No one I knew, could afford an entire apartment to themselves!

I find it weird that people complain about not being able to rent their own entire apartment, but are in their 20s. It wasn't a thing 30 years ago!

As one advances in their career, eg in their 30s, then income tends to rise, due to experience, and better paying jobs.

San Fran is an outlier here. Literally the most expensive area on the planet, with loads of money floating around. Of course rent is crazy expensive.



When I graduated as a software engineer in 1998 making $45k, I could have easily bought a house in the DFW area.


There are parts of the US where houses are similarly cheap even today, problem is, no one wants to live there. People want to simultaneously live in very popular cities but also not want to pay a high rent. Both can't be true at once.

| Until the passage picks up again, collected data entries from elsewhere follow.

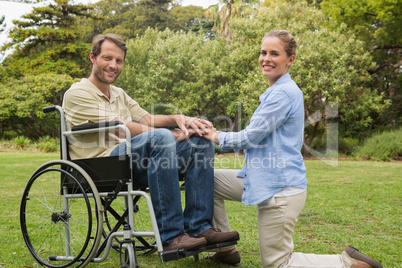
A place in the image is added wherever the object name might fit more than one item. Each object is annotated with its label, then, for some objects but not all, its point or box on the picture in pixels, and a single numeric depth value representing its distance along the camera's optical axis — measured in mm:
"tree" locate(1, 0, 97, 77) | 22078
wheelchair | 2391
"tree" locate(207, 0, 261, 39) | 20453
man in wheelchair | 2404
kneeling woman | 2324
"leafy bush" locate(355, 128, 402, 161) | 13414
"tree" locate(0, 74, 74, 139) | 18969
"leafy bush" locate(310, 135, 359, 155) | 15306
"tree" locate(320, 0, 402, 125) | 14688
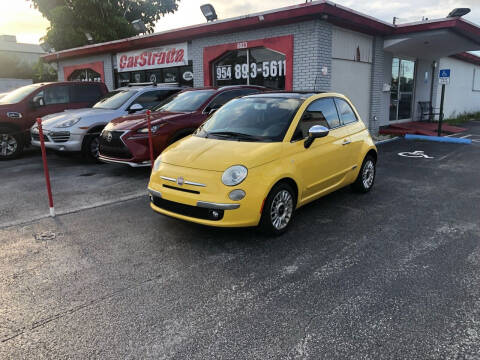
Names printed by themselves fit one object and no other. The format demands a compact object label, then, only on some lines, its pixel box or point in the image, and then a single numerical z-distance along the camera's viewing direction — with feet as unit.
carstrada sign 48.44
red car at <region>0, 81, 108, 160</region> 33.12
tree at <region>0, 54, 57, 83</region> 125.90
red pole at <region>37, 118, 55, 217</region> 17.40
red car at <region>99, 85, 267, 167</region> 24.43
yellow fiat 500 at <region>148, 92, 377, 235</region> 13.87
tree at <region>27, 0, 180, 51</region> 78.43
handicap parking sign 42.28
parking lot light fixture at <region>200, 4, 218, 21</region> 43.57
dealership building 36.60
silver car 28.89
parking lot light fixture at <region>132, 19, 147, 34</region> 54.36
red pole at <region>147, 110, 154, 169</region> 23.52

...Or can it? The solution then is to build more housing; YIMBYism, go to local government meetings and vote for YIMBYist candidates. After all, all of the NIMBY people who bought their house decades ago are there, day after day. There really is no way around this.


Anecdote is always dangerous, but 100% same here; I had housemates in the 1990s and this was entirely normal in the city I was in (DC). Come to think of it the only time before I got married I lived alone was when I rented a friend's basement for a couple of years basically as a favor to him.


In the 90s I didn’t have a house, I was in diapers.

In my experience growing up, everyone I knew could afford to buy a house on a single salary when 28-30, so that’s what I expect for myself.

Anything other than that is a regression.


So, you're saying that when interest rates first dropped mega-low, people could afford a house?

But... that's what caused the current problem, some say. Rates too low, for a decade, causing a housing bubble. It sounds to me like what you recall, was an aberration.

EDIT: Don't get me wrong. I think the bar to home ownership should be lower. But at the same time, I think it hasn't been low, for 50+ years.


In 1995, the average income in the Netherlands was €33000, and an average house (not any house, anecdotally my parents bought it for less) could be bought for €93750 at an interest rate of 7.71%.

3 times annual salary seems reasonsble to me.


People forget about the old interest rates. I have a credit card with a lower rate than my parents' mortgage back in the 80s.


> everyone I knew could afford to buy a house on a single salary when 28-30

Did you grow up in 1958? Because that's the last time that was true.


Depends on where they were. For example #15: Clarksville, Tennessee: Median home value: $172,700, Median household income: $58,853 https://www.businessinsider.com/best-places-to-buy-a-home-un...


Meaning median individual income is ~$29K, which is not enough to afford a $172K house on one salary.


Yeah, late 90s/00s I was an exception that I had my own apartment. All my friends had roommates. A couple really industrious ones bought a house and then had 2-3 roommates so they could afford it.